Task set
**1)** Duplicate everything in the article on the biomedical imaging textbook from "A few years" down to "of their topics.".
**2)** In the article on the biomedical imaging textbook, how large was the grant the Howard Hughes Medical Institute awarded Lewis & Clark in 2008?

Page excerpt
Bringing Imaging to Life: Professor and Student Collaborate on Textbook
Watzek Librarian Parvaneh Abbaspour recently presented new alumna Cyan Cowap BA ’19 with an intriguing opportunity to illustrate the biomedical imaging textbook that Professor of Physics Bethe Scalettar and Lewis & Clark law school alumnus James Abney are writing.
Open gallery

by Franchesca Schrambling BA ’22
Many teachers are quick to offer a disclaimer that they’re not artists when they start drawing in front of their classes. So, in developing her upcoming biomedical imaging textbook, Professor of Physics Bethe Scalettar enlisted the help of an art student. Cyan Cowap BA ’19, a studio art major with a drawing focus and a minor in rhetoric and media studies from San Diego, California, has spent the last year creating the detailed illustrations for Scalettar’s textbook.
A few years in the making, the textbook is the culmination of hard work by many individuals. When the Howard Hughes Medical Institute awarded Lewis & Clark a $1.3 million grant in 2008, Scalettar received funds to create a biophysics course (PHYS-390 Biomedical Imaging). The course has been taught annually since its inception but without a textbook as a foundation.
With her husband, James Abney, a patent lawyer with a biophysics background, Scalettar began writing a textbook. About a year ago the duo realized that they were lacking illustrated renderings of their topics.
Several hundreds of illustrations later, Scalettar, Abney, and Cowap have gotten quite close to finishing their work. The textbook is slated for publishing in early 2020 to aid those teaching courses on biomedical imaging in the spring.
“It’s been such a good professional experience for me,” says Cowap, “because the studio art classes are about personal projects rather than commercialized industry experience. Bethe and James have been so flexible with me, and we’ve been learning how to do this together. And now seeing all the illustrations placed with the text has been very gratifying.”
Cowap spoke enthusiastically about the project. “I definitely bring a different perspective to the table than a scientist does. There’s a specific way you do things in science and math textbooks that I didn’t know about. I think I’ve made this book more readable and easier to understand because I know and understand how aesthetics work. It’s been an interesting merging of physics and art.”

Dataset records
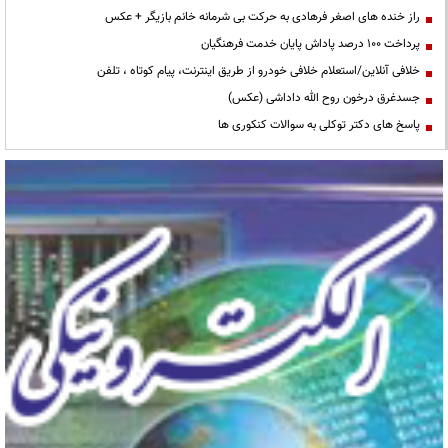
راز خنده های اصغر فرهادی به حرکت بی شرمانه خانم بازیگر + عکس
پرداخت ۱۰۰ درصد پاداش پایان خدمت فرهنگیان
خلافی آنلاین/استعلام خلافی خودرو از طریق اینترنت، پیام کوتاه ، تلفن
جسدغرق درخون روح الله داداشی (عکس)
پاسخ های دکتر توکلی به سوالات کنکوری ها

Responses by item number
**1)**
A few years in the making, the textbook is the culmination of hard work by many individuals. When the Howard Hughes Medical Institute awarded Lewis & Clark a $1.3 million grant in 2008, Scalettar received funds to create a biophysics course (PHYS-390 Biomedical Imaging). The course has been taught annually since its inception but without a textbook as a foundation.
With her husband, James Abney, a patent lawyer with a biophysics background, Scalettar began writing a textbook. About a year ago the duo realized that they were lacking illustrated renderings of their topics.

**2)** $1.3 million